I have to talk about American Idol.
I have an off/on affair with The Idol. I’ve watched every other season… sort of. Watched all of the first, none of the second, about half of the third (before I realized how much I hated the concept of guest judges, and none of the fourth. Well, I’m watching the slow death stage right now, but I probably won’t watch the theme weeks unless they somehow involve Kelly Clarkson in her dirty prom queen outfit dancing around a stripper pole.
Dance for me, Kelly. I love you!
Right now, though, there’s an interesting group of talent, more so on the guy side. The guys have “Kick-ass Bald Rocker Guy” “Pimp Guy” “Captain America’s Sidekick (the hick named Bucky, for those of you who don’t know)” “Talented Long-Hair Guy” “I Deserve a Punch in the Face Guy (tried to croon “Crazy Little Thing Called Love”)” “Cute Kid (who should pray he gets voted off early, because I think the girls are ready to give the cute little twerp the world’s most spirited going away gangbang)” and “That Taylor Guy, Who Kicks All Sorts of Ass”

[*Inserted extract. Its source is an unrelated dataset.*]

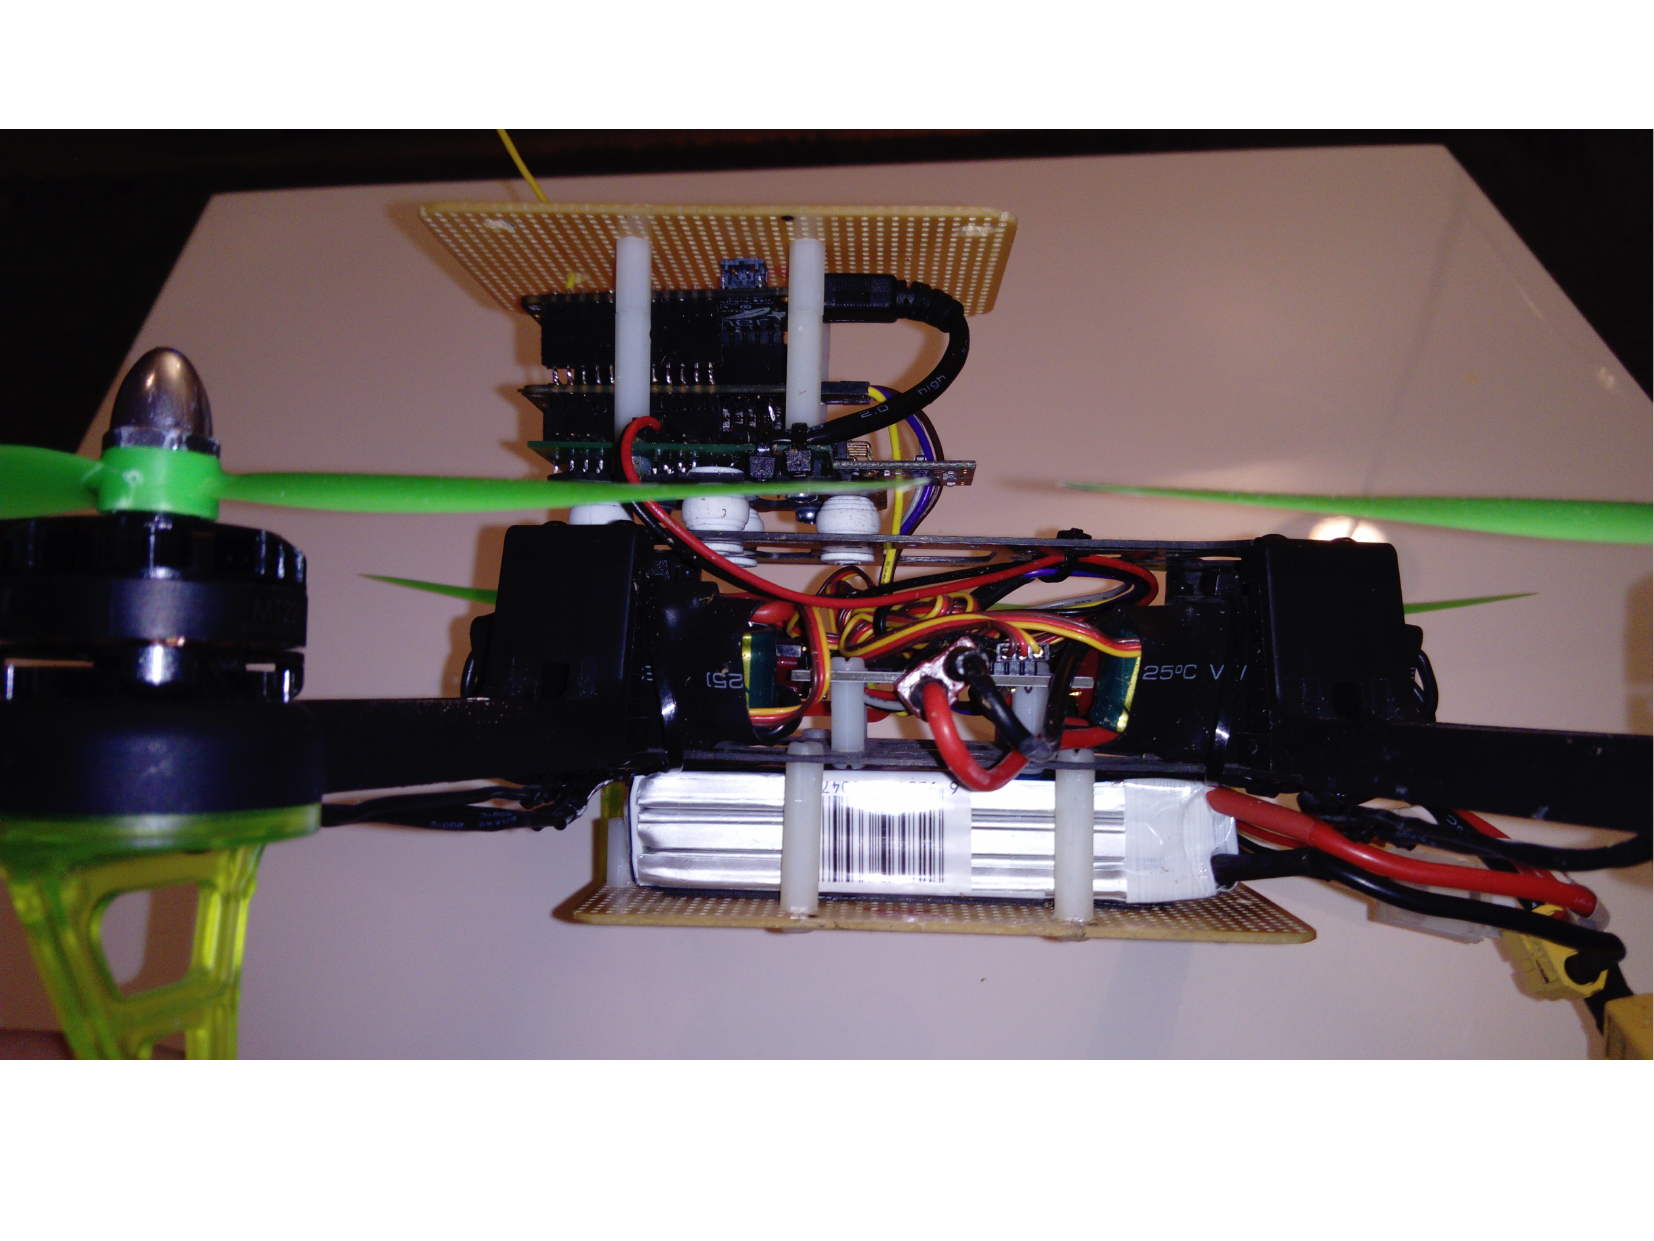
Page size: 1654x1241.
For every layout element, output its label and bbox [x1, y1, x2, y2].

Not much to remember on the girl’s side, mostly “Cute, Peppy Girl (sang “Midnight Train to Georgia”)” “Very Talented Girl (sang Heart’s “Never”)” and “Rich Basketball Girl (she can sing, but I hate her rich jock ass).” Really, I don’t think the girls can withstand the guys onslaught.
This will only work with maybe six or less contestants left, and it would be a can’t miss if a woman makes it to the final two. All she has to do is sing her song, and when Ryan Seacrest comes out to talk to her on LIVE television, she needs to say…
“If I win this year’s American Idol, I’ll pose in Playboy.”
BOOM! She’s getting at least 70% of the vote.
Think about it. If Nikki McKibbin (who?) had said this, we’d all be wondering what happened to that nice Clarkson girl.
So there you go, wisdom from me to the Idol contestants. Use it; don’t use it. Like I give a shit.
Hey, Kelly. How ’bout you get wet and roll around on the floor with my girlfriend. Sound good?